• **PROBLEM TO SOLVE**:
Of the lines below, report only those that contain "pollen".

• **RECORDS TO USE**:
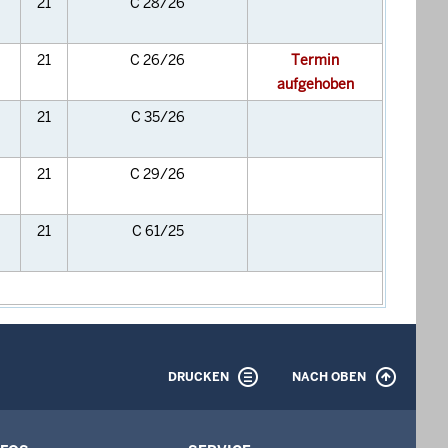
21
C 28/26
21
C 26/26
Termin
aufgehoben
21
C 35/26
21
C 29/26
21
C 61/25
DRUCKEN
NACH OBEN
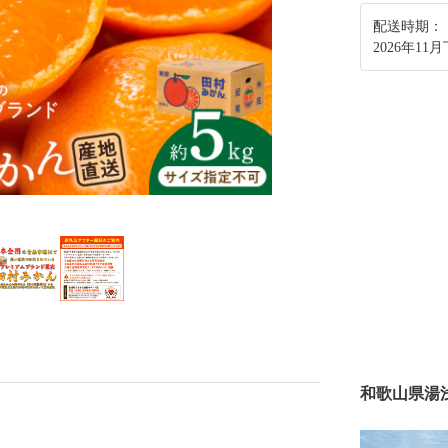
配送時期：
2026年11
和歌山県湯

* * *

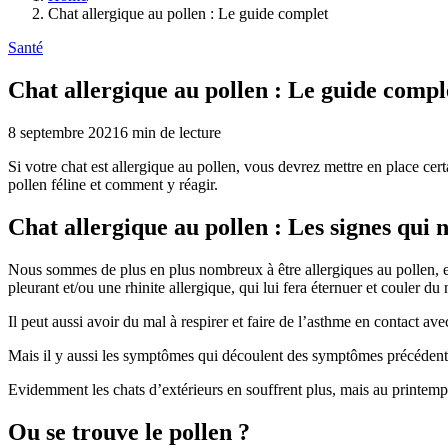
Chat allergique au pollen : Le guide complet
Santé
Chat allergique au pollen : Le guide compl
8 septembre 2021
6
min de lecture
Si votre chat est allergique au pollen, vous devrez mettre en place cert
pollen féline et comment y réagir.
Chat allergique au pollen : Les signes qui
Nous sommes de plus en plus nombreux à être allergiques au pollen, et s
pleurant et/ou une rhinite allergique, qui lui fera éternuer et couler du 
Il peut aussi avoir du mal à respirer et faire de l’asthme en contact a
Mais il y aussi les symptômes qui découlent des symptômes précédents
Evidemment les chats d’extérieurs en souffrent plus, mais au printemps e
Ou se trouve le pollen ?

• **SOLVED PROBLEM**:
Chat allergique au pollen : Le guide complet
Chat allergique au pollen : Le guide compl
Si votre chat est allergique au pollen, vous devrez mettre en place cert
pollen féline et comment y réagir.
Chat allergique au pollen : Les signes qui
Nous sommes de plus en plus nombreux à être allergiques au pollen, et s
Ou se trouve le pollen ?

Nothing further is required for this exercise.